§ **Exercise**
Sort through the entries below and pull out lines containing the word "Figure".
[Task inputs Boundary: Start]
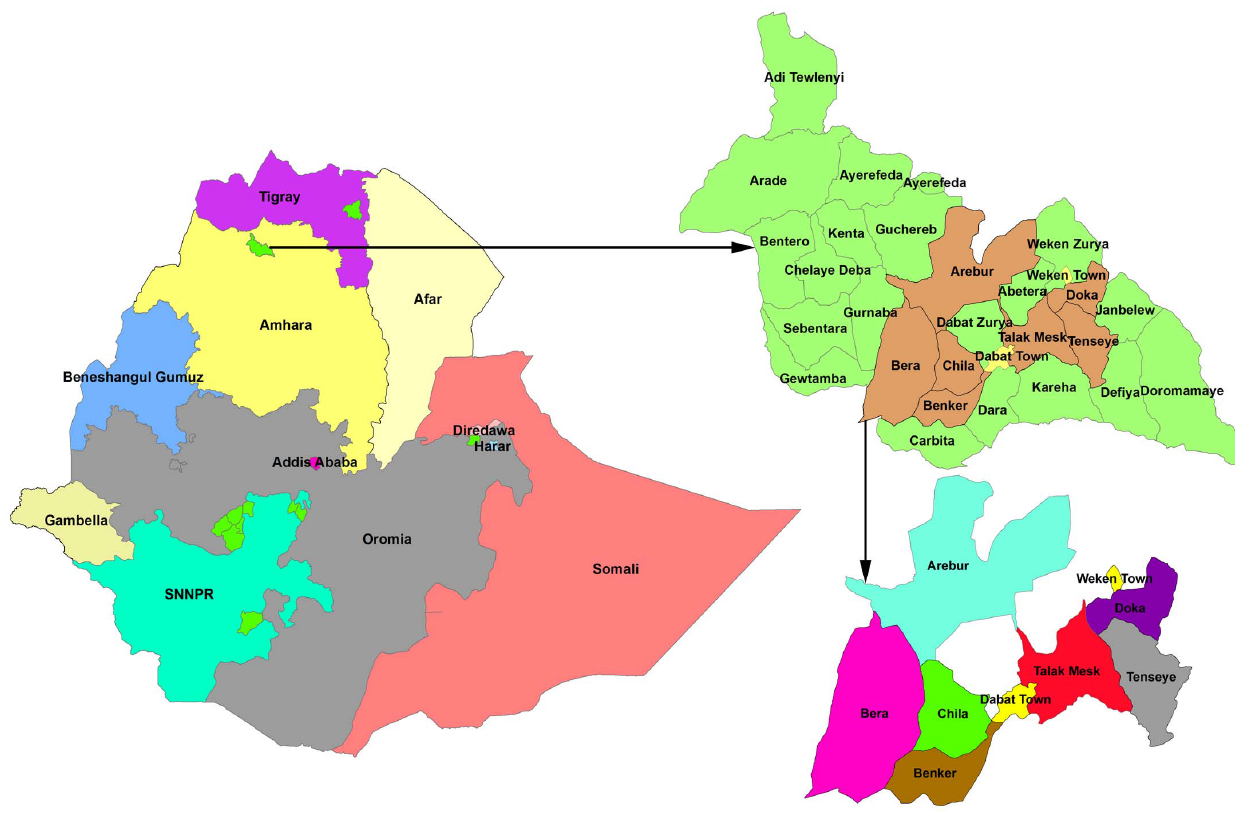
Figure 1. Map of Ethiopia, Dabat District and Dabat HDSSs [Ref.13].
[Task inputs Boundary: End]
[Task inputs Boundary: Start]
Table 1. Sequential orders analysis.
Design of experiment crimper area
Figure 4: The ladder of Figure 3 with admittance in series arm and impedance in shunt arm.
[Task inputs Boundary: End]
§ **Exercise response**
Figure 1. Map of Ethiopia, Dabat District and Dabat HDSSs [Ref.13].
Figure 4: The ladder of Figure 3 with admittance in series arm and impedance in shunt arm.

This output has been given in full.